Sanofi-aventis is a global pharmaceutical group engaged in the research, development, manufacture and marketing of healthcare products. Sanofi-aventis intends to use the proceeds of the offering to fund, in part, the consideration payable in respect of its acquisition of Genzyme Corporation, a Massachusetts corporation for which sanofi-aventis has made an SEC-registered offer to exchange each outstanding Genzyme share for cash and a contingent value right. Certain of the bonds include a special mandatory redemption clause in the event the Genzyme acquisition is not consummated prior to a certain date.
Oct 05, 2009
Cleary Gottlieb is representing Abbott as its global antitrust counsel in connection with its acquisition of Solvay Group's pharmaceuticals business for €4.5 billion in cash. The acquisition, which is is one of the largest private transactions to involve a Belgian company, will provide Abbott with a large and complementary portfolio of pharmaceutical products and a significant presence in key global emerging markets. The transaction is expected to close in the first quarter of 2010.
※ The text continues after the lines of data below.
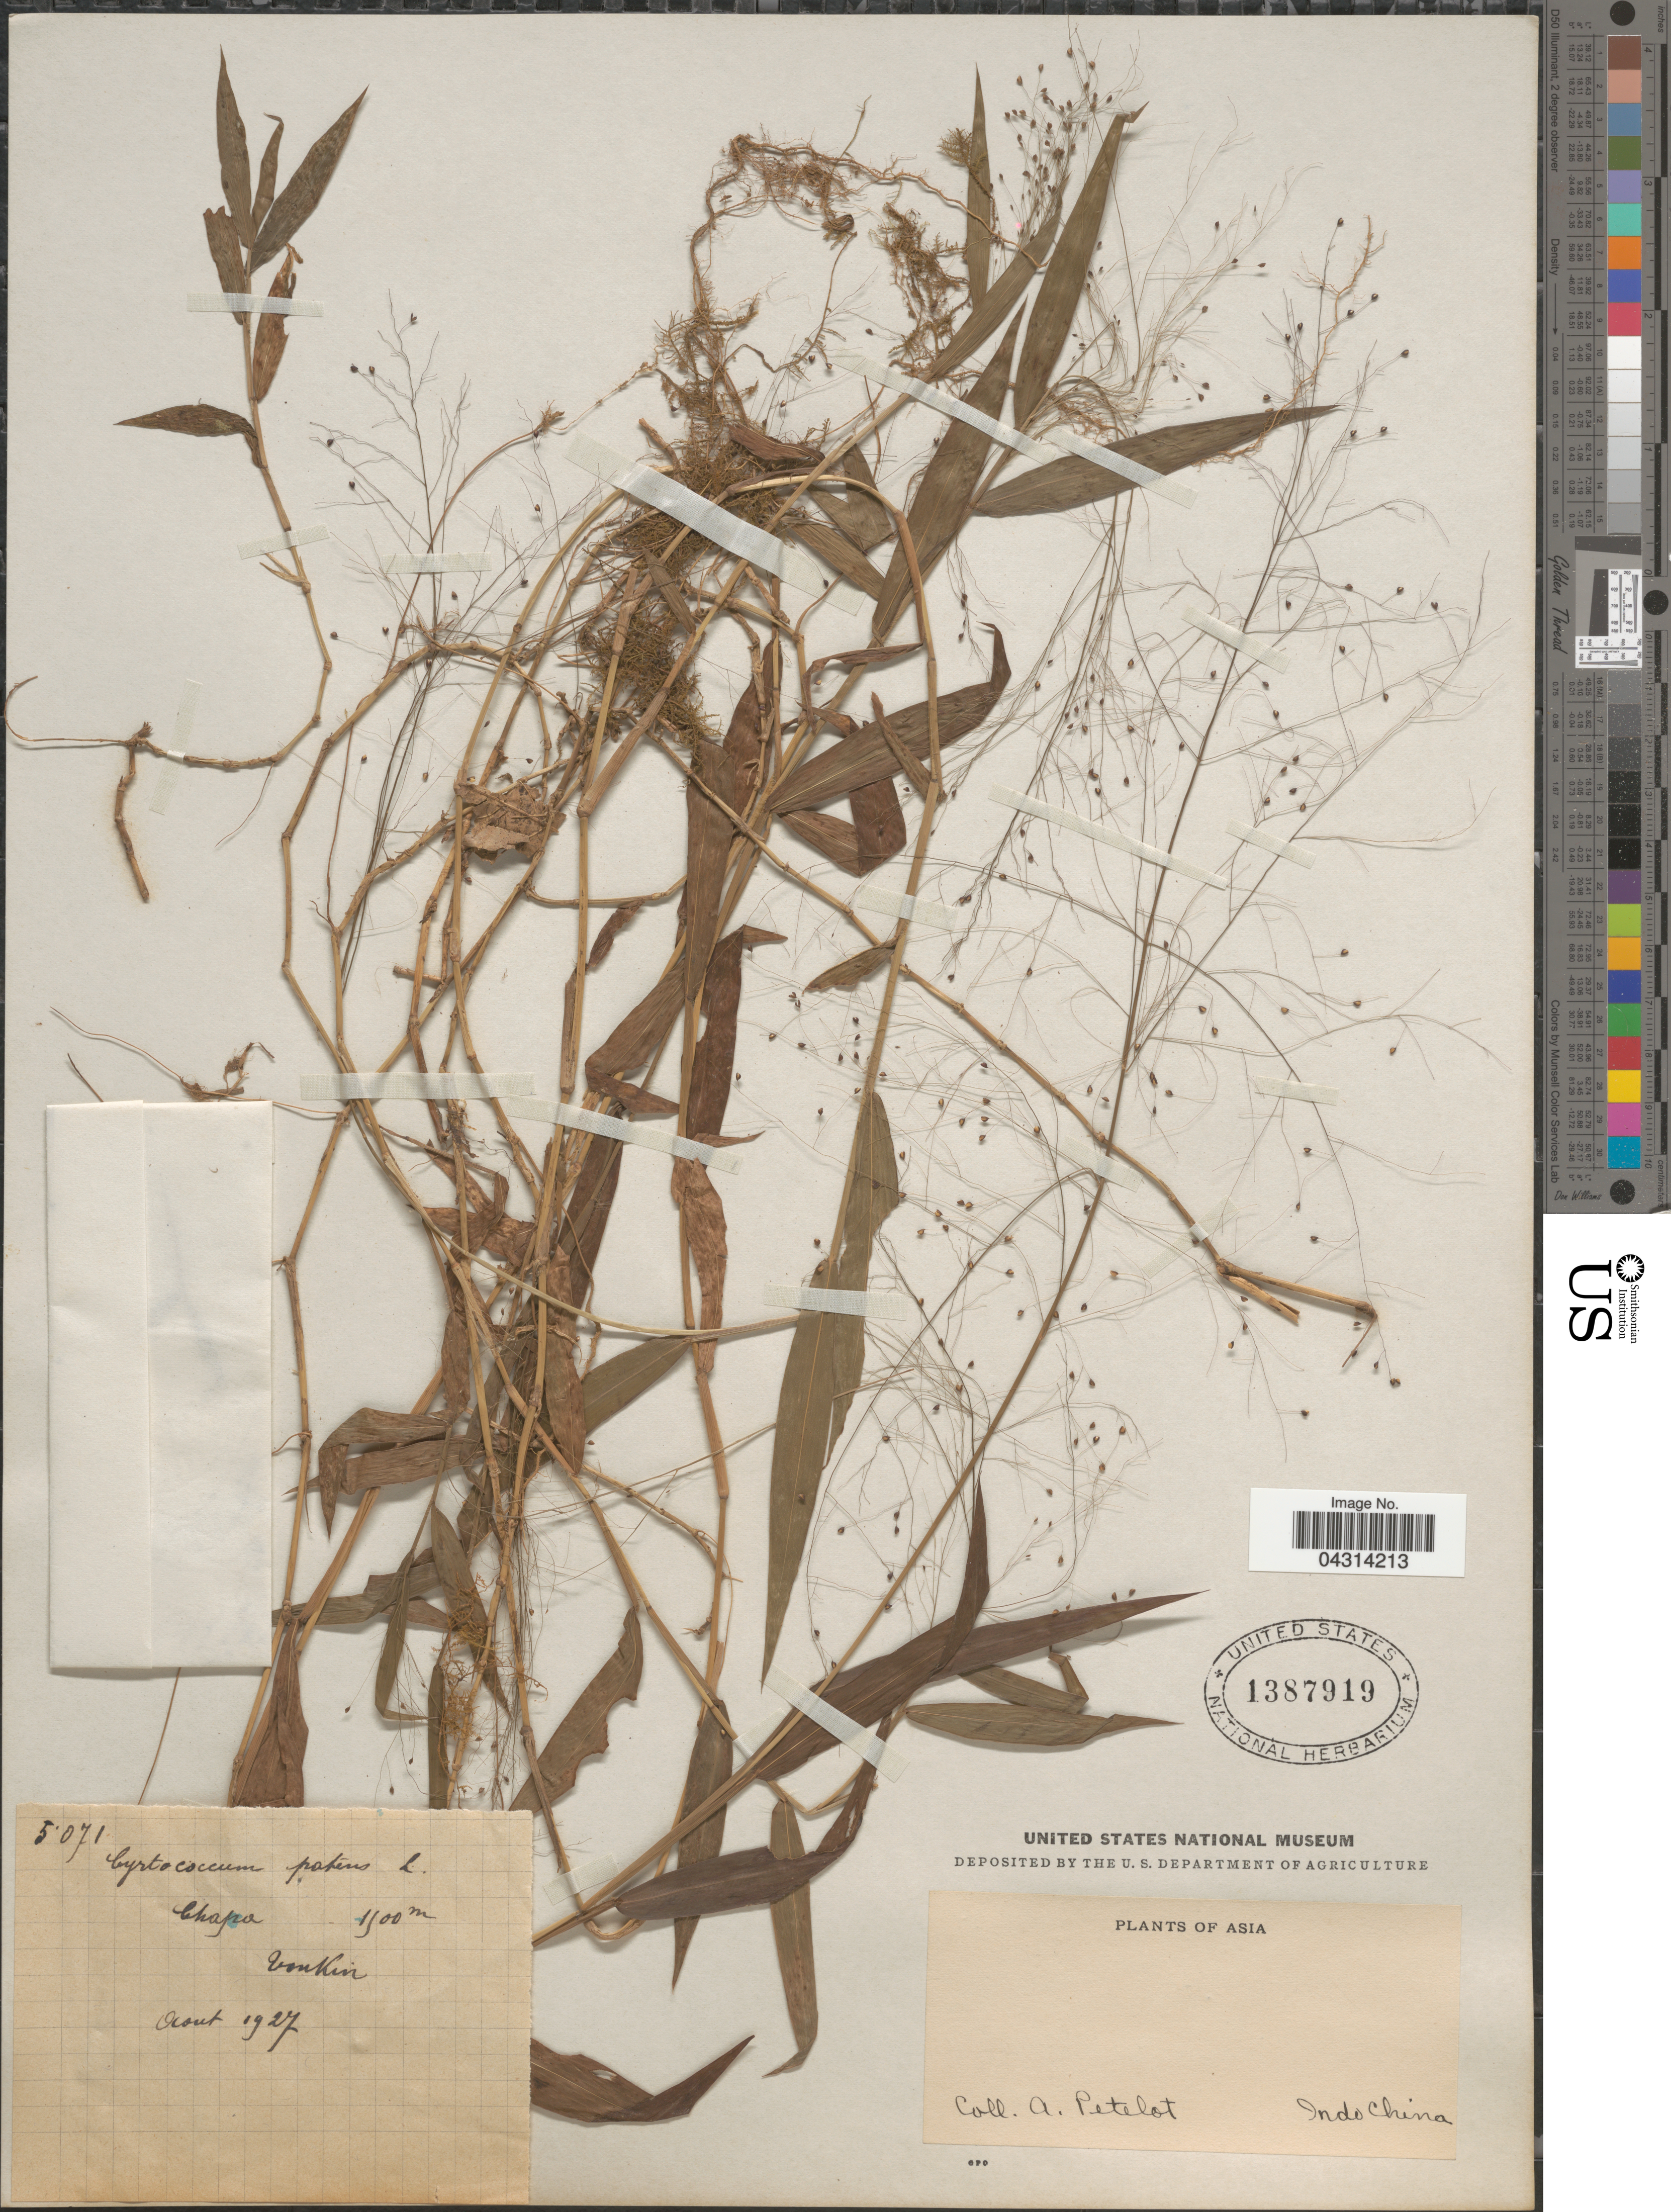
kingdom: Plantae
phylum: Tracheophyta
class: Liliopsida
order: Poales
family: Poaceae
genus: Cyrtococcum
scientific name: Cyrtococcum patens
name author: (L.) A. Camus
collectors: A. Petelot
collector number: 5071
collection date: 1927-08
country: Vietnam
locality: Asia. Indo China. Chapa. Tonkin.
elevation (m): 1500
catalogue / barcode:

Abbott is a global, broad-based health care company active in the discovery, development, manufacture and marketing of pharmaceuticals and medical products, including nutritionals, devices and diagnostics. The company employs more than 72,000 people and markets its products in more than 130 countries.
Solvay Pharmaceuticals is global pharmaceutical business of the Solvay Group. Its 2008 sales were €2.7 billion, and it employs more than 9,000 people worldwide.
Apr 16, 2009
Cleary Gottlieb is representing Merck & Co., Inc. in its $41.1 billion merger with Schering-Plough Corporation. Schering-Plough shareholders will receive 0.5767 Merck shares and $10.50 in cash for each Schering-Plough share that they hold. Under the reverse merger arrangement, Merck shareholders are expected to own approximately 68% of the combined company, and Schering-Plough shareholders are expected to own approximately 32%.
The deal will result in a global pharmaceutical company with increased financial flexibility, a broader product portfolio, a larger number of late-stage pipeline candidates and greater geographic diversity in its business operations.
Cleary Gottlieb is representing Merck on all antitrust issues (excluding U.S.) in connection with the deal.